Extremwetter & Schäden 2026
Extremwetter bleibt ein strukturelles Risiko. In Deutschland lagen die versicherten Naturgefahrenschäden 2025 laut GDV deutlich unter dem Niveau von 2024, während der DWD zugleich ein sehr warmes, trockenes und sonniges Wetterjahr bilanziert. Global verweist Munich Re für 2025 weiter auf Naturkatastrophenschäden in dreistelliger Milliardenhöhe. Hier die wichtigsten Daten zu Kosten, Risiken und Schutzlücken.
Globale Zunahme von Naturkatastrophen
Die Anzahl wetterbedingter Katastrophen steigt langfristig weiter an. Für 2025 beziffert Munich Re 92% aller globalen Schäden und 97% der versicherten Schäden als wetterbedingt. Nicht nur einzelne Großereignisse, sondern vor allem Überschwemmungen, Gewitter und Waldbrände treiben die Verluste.
Anzahl relevanter Ereignisse weltweit (Trend bis 2025)
Die Kosten der Krise in Deutschland
Schadensbilanz der Versicherer in Deutschland. 2025 fiel mit 2,6 Mrd. Euro deutlich glimpflicher aus als 2024, doch der langfristige Trend bleibt hochvolatil. 2021 bleibt mit der Ahrtal-Flut das teuerste Jahr.
Versicherte Schäden in Deutschland (Mrd. €, inflationsbereinigt)
Datenbasis: GDV-Naturgefahrenbilanz. Enthält Sturm, Hagel und weitere Elementargefahren. 2025 = GDV-Schätzung zum 30.12.2025.
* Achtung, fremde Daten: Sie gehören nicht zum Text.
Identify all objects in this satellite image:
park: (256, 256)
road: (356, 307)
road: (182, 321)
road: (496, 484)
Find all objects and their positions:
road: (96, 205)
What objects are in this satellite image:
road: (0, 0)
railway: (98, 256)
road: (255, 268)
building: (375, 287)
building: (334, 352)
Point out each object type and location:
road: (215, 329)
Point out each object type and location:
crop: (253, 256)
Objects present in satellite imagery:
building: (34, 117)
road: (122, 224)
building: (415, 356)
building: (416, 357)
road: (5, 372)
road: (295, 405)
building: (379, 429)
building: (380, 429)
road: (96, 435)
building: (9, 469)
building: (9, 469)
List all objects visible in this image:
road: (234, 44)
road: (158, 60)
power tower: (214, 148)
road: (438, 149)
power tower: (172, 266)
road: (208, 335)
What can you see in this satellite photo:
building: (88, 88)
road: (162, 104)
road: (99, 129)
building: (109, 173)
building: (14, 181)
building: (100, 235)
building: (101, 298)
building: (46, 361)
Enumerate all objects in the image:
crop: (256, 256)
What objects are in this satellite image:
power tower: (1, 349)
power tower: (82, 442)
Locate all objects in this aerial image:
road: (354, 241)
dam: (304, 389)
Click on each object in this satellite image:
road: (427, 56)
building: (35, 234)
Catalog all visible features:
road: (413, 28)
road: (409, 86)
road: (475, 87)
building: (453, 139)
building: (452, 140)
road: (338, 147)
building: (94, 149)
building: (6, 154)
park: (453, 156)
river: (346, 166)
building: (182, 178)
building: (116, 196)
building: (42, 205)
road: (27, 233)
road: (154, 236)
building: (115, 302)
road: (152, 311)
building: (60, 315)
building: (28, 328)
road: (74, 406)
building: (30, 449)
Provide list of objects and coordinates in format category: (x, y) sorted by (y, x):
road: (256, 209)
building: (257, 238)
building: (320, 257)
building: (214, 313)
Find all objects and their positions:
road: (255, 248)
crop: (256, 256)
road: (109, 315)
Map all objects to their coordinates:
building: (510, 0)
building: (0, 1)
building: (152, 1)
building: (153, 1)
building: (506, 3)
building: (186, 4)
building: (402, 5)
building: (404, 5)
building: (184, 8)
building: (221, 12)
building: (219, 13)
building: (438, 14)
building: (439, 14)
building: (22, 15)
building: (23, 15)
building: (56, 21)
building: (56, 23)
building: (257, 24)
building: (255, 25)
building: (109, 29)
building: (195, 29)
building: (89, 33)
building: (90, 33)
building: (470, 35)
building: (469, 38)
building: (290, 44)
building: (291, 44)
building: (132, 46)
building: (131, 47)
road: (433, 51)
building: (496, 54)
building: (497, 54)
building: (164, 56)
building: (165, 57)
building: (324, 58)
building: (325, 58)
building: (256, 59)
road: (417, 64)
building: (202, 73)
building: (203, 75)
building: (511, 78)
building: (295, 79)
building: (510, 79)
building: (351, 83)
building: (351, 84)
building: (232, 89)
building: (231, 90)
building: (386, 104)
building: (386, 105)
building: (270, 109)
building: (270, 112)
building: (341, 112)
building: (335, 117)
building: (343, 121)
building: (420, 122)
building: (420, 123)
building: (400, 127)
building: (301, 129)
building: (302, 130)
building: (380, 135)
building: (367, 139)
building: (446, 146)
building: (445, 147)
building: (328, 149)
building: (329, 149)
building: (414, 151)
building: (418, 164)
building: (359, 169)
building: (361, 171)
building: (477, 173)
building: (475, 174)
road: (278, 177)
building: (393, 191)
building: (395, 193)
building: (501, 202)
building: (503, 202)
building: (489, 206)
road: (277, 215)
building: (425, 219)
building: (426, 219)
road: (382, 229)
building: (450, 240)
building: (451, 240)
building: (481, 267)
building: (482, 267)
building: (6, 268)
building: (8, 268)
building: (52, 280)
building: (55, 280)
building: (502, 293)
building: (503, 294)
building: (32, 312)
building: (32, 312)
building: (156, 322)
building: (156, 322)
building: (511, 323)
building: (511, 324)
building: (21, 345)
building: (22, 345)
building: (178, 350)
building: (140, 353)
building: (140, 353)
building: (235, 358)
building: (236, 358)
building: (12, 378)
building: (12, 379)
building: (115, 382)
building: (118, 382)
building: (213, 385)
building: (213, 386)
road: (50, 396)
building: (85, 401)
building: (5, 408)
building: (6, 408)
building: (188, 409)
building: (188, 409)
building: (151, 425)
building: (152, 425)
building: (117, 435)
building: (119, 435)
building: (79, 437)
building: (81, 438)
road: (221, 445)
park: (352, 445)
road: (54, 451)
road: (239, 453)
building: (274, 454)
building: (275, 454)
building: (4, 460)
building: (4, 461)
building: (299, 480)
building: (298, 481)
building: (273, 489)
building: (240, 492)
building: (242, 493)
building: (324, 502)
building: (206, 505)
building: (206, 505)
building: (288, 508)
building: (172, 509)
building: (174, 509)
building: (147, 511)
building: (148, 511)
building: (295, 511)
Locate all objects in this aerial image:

Hauptgefahren in Deutschland
Welche Wetterextreme bedrohen uns am meisten?
Hitze & Duerre
Das toedliche Risiko. Hitze bleibt für Menschen die gefährlichste Klimafolge. Für den Sommer 2025 schätzen Forschende rund 24.400 Hitzetote in 854 europäischen Städten, davon etwa 16.500 klimawandelbedingt.
Sturzfluten
Die unberechenbare Gefahr. Warme Luft speichert mehr Wasser (+7% pro 1°C). Lokaler Starkregen trifft zunehmend Orte abseits großer Fluesse.
Sturm & Hagel
Der teure Schaden. Hagelkoerner werden größer und verursachen Milliardenschäden an Autos, Fassaden und Photovoltaik-Anlagen.
Urban Heat Islands
Städte unter Stress. Versiegelte Flächen heizen sich extrem auf. Städte investieren verstärkt in das "Schwammstadt-Konzept".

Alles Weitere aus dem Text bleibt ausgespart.